Prompt 1:
Translate this sentence from the narrow bridge story into Spanish: "He brought his feet closer together and kept moving."

Though narrow is the way, there is strength in the journey.”

He could do this. He could make it across! After all, the bridge was narrow, but it was crossable. He left his bike and began to walk. His thirst all but drove him to jog along the bridge. His journey began well, and he could see his paradise nearing with every step; but a strange thing began to happen along the way. He started to see the adults, dressed in fine and fancy clothes, balancing on the ropes which supported the bridge, towering over either side of him! The ropes were so much thinner than the bridge itself, so much narrower than the planks which he walked. He wondered to himself why they thought it necessary to balance the ropes rather than walk the bridge. He also noticed that the further he went, the adults who’d thus far been silent on his journey, began to warn him that his steps were too broad. Even on this already narrow bridge, apparently he was not supposed to strut a wide gate. So, he heeded the warnings of these seemingly wise suit-wearers. He brought his feet closer together and kept moving.

“Closer!” Someone shouted. “You are in danger of falling!”

This confused him because he seemed well within the narrow bounds of the bridge, but their urgency created fear in him; a fear of tumbling over the edge into the bottomless abyss below. So with each shout of warning, with each call of judgment, his steps became closer and closer, until someone yelled,

“You can walk better up here!”

And so, he did just that. He hopped up to the rope where the others stood. As he did so, he realized that he was no longer a boy. He had become a man, instantaneously, and he was dressed in as fine a suit as he’d ever seen. As he inched along, his steps much smaller and much more careful than the days he jogged freely down the narrow bridge, he began to notice that he had to push past the other suits…because they had all but stopped moving. And as his movements required more and more effort, pushing and pulling, balancing and skirting around others, he began to lose his will to make it to the refreshing paradise on the other side. Sure, he was thirsty, but he had yet to topple over the edge of the bridge, and that was of the utmost importance. It took all his effort just to balance, there was no use in moving closer and wasting his energy on forward motion. He knew paradise was there, and he’d make it….eventually. But he had to keep his balance…this was the priority. He had to warn others to keep theirs, too, for he’d hate to see them fall into the abyss. It was the loving thing to do….

In the book of Mark we get to see a candid reveal of Jesus’ ministry. It is a book driven by the Greek word ‘euthus’, or ‘immediately’, thus making itself an action book. And in the first three chapters, we get a disturbing look at the stark pharisaical nature of the human heart. We hiss an boo at the pharisees who decide that law is more important than grace; that a man with a withered hand shouldn’t be healed on the sabbath. We scowl at those who tried to hang the very son of God with the law which he had ultimately written before they’d even snubbed their first widow, and yet all we see as we look at the accusing nature of the pharisees, if we are honest with ourselves, is the state of our own hearts. Scripture says that Jesus was grieved at the hardness of the hearts of the pharisees, and rightly so. It grieves us to a certain degree just to read the story.

Prompt 2:
Lay out the records as a numbered list, from the first line of the records through the line holding "1 CD • 58min • 2025", inclusive, leaving out any blank lines.

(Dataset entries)
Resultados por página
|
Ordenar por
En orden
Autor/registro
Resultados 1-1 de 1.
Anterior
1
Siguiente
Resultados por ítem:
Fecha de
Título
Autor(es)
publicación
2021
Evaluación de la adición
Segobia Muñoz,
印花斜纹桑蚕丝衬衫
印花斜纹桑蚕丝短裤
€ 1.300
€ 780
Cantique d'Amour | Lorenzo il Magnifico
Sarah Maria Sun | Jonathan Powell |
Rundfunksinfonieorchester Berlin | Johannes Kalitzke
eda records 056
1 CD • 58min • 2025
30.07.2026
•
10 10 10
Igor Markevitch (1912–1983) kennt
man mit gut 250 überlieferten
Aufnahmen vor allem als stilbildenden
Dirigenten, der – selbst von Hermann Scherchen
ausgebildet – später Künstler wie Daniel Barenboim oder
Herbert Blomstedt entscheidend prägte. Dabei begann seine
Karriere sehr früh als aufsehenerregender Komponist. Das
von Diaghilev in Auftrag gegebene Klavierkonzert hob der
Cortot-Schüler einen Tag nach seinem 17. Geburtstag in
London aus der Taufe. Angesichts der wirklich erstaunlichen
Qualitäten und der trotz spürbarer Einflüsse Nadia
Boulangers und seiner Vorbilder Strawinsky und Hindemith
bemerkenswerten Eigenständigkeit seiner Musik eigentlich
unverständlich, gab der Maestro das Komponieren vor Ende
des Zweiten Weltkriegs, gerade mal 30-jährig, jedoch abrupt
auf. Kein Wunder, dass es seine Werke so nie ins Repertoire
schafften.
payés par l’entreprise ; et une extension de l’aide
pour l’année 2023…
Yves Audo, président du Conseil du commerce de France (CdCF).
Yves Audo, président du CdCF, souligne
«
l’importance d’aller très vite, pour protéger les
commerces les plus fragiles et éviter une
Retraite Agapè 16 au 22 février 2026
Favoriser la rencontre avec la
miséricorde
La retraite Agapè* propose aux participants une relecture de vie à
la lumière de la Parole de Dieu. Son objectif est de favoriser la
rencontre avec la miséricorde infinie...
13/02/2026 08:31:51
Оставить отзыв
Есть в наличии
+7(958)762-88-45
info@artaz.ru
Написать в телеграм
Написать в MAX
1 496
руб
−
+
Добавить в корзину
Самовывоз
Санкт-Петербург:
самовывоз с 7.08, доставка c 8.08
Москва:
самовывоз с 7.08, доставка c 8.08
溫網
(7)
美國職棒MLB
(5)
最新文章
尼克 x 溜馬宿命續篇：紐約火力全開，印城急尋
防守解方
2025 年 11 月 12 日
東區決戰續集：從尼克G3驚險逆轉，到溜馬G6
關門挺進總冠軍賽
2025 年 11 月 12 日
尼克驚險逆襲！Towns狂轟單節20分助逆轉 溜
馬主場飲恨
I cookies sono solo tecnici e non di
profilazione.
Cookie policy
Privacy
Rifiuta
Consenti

Exercise result 1:
Juntó más los pies y siguió avanzando.

Exercise result 2:
1. Resultados por página
2. |
3. Ordenar por
4. En orden
5. Autor/registro
6. Resultados 1-1 de 1.
7. Anterior
8. 1
9. Siguiente
10. Resultados por ítem:
11. Fecha de
12. Título
13. Autor(es)
14. publicación
15. 2021
16. Evaluación de la adición
17. Segobia Muñoz,
18. 印花斜纹桑蚕丝衬衫
19. 印花斜纹桑蚕丝短裤
20. € 1.300
21. € 780
22. Cantique d'Amour | Lorenzo il Magnifico
23. Sarah Maria Sun | Jonathan Powell |
24. Rundfunksinfonieorchester Berlin | Johannes Kalitzke
25. eda records 056
26. 1 CD • 58min • 2025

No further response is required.